A cura della Redazione

"L’affresco raffigurante ‘Ercole fanciullo che strozza il serpente’ torni ad Ercolano per essere ammirato da tutti, magari in un’esposizione organizzata ad hoc".

E' l’appello che il sindaco della città degli Scavi, Ciro Buonanuto, ha fatto al Ministro della Cultura Gennaro Sangiuliano, in merito all'opera rientrata in Italia dagli Usa, insieme ad altri 59 reperti recuperati in territorio statunitense nell'ambito di un'operazione congiunta tra i carabinieri del Nucleo di Tutela del Patrimonio Culturale e le autorità americane contro i trafficanti di reperti archeologici. 

"Quell’opera appartiene alla nostra comunità, da Ercolano venne trafugata nel 1995 ed oggi è giusto che torni all’ombra del Vesuvio per essere ammirata da tutti", ha detto ancora Buonajuto. 

L'affresco era finito nella collezione del miliardario statunitense Michael Steinhardt. Risale al 50 d.C. e fu saccheggiato da una villa romana e oggi ha un valore di un milione di dollari.
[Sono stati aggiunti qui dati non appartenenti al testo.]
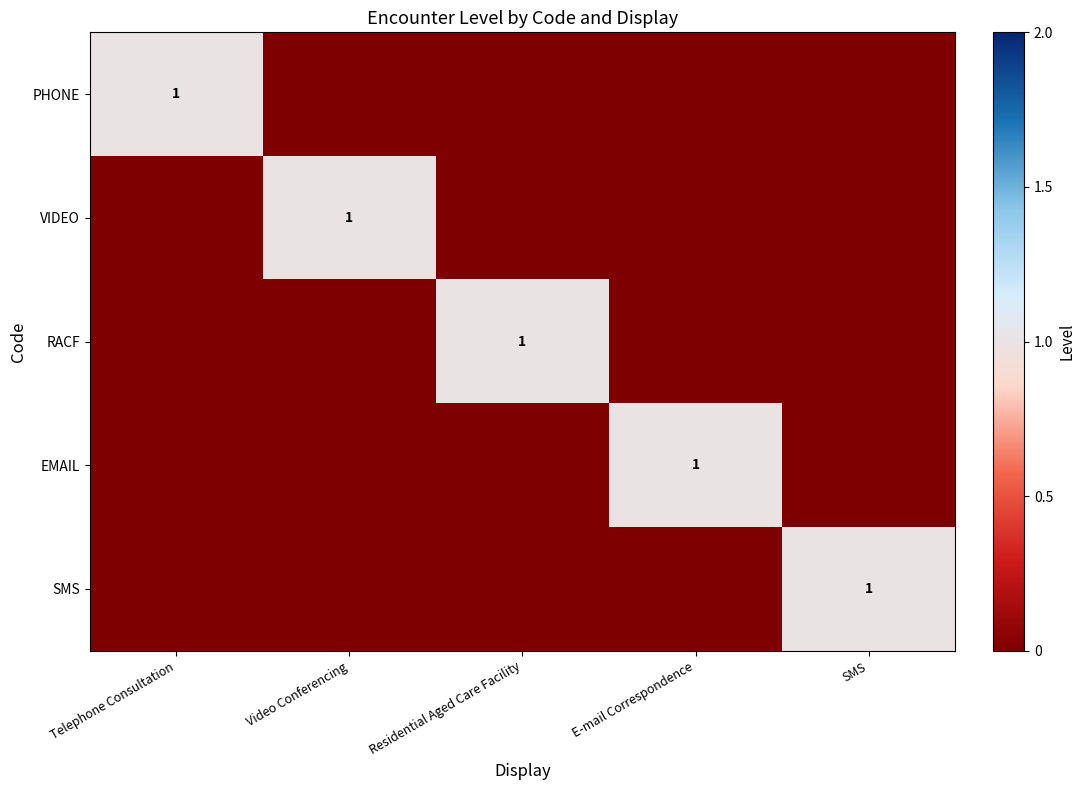

What is the sum of the RACF values at E-mail Correspondence and Residential Aged Care Facility?

1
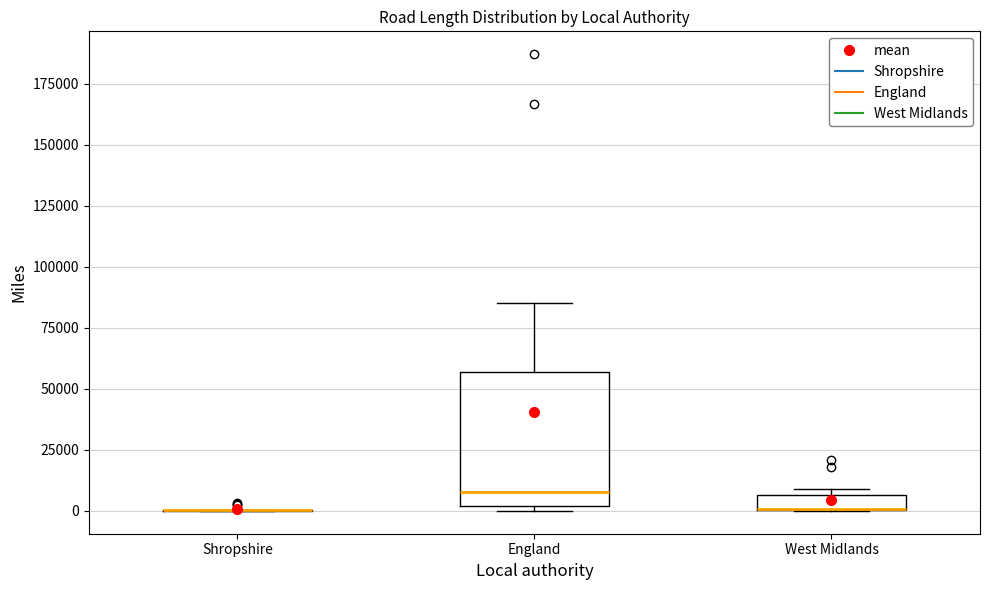

Where is the lower edge of the box for England on the y-axis? The values are not printed on the chart, so give them approximately, as read against the axis.

0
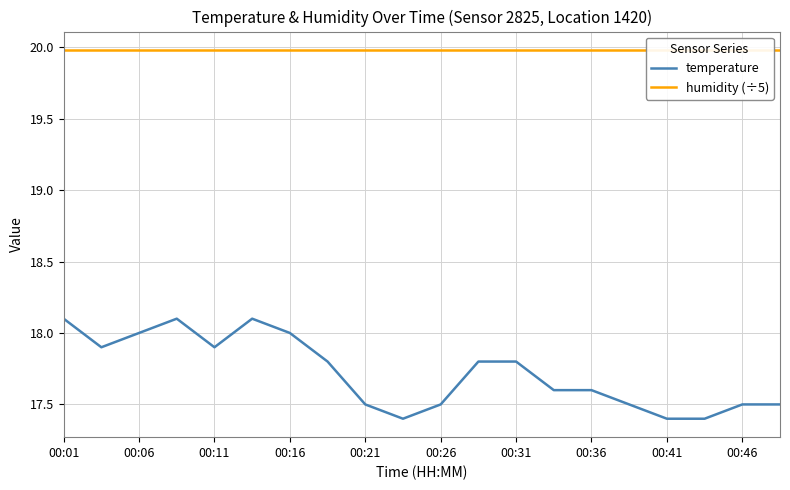

How many data points does each series have?

20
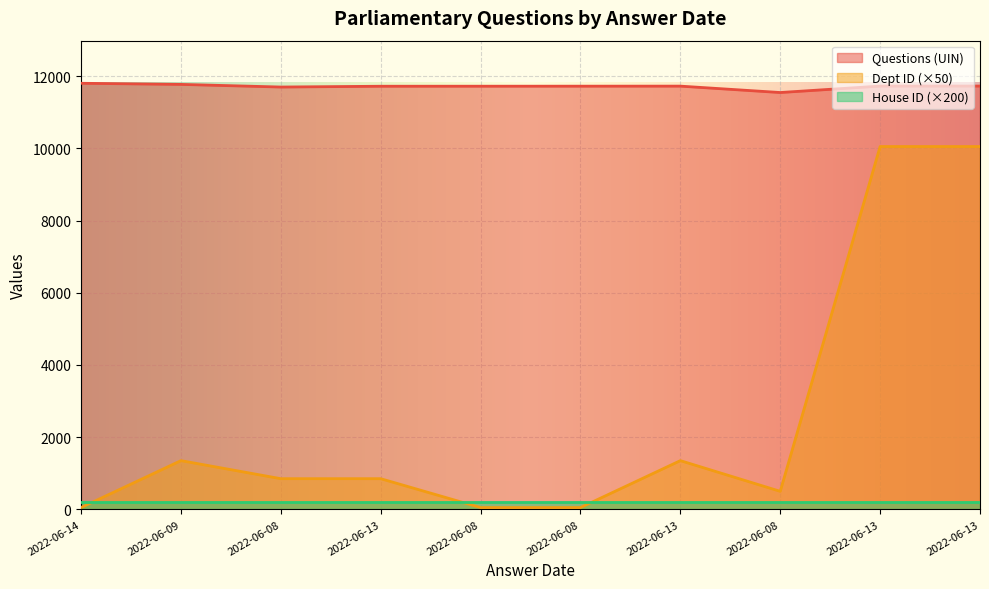

At which label does Questions (UIN) reach its peak?

2022-06-14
Già nel dicembre del 2021, quando si palesò la volontà del collezionista di restituire le opere trafugate, il sindaco di Ercolano ne aveva chiesto a gran voce la restituzione.

"Le opere erano state offerte in vendita da alcuni brokers dell’arte e sono poi confluite in collezioni private statunitensi, come in quella di uno dei più grandi collezionisti d'arte antica del mondo, al quale è stato addirittura imposto, per la prima volta nel suo genere, un divieto a vita di acquistare antichità - si legge in una nota del MiC -. Tali beni, infatti, erano stati immessi nel mercato antiquario internazionale attraverso transazioni effettuate da ricettatori di beni culturali e mercanti d’arte, senza le prescritte autorizzazioni, peraltro beni provento da scavo clandestino o da furti, e commercializzati nel mercato statunitense. Non vi era traccia, inoltre, in alcuna pubblicazione degli eventuali scavi scientifici che ne proferisse il loro ritrovamento, oltretutto di eccezionale qualità e rilevanza culturale. Pertanto, i reperti non erano noti al mondo accademico fino alla data della loro acquisizione nel mercato antiquario. Grazie alle prove documentali e fotografiche in possesso del Reparto Tpc dell’Arma dei Carabinieri è stato possibile determinare che i reperti fossero provento di scavi clandestini operati in Italia ed esportati all’estero senza le previste autorizzazioni del Ministero della Cultura. In effetti, i reperti non avrebbero mai potuto lasciare il territorio nazionale, come previsto dalla legislazione fin dal 1909".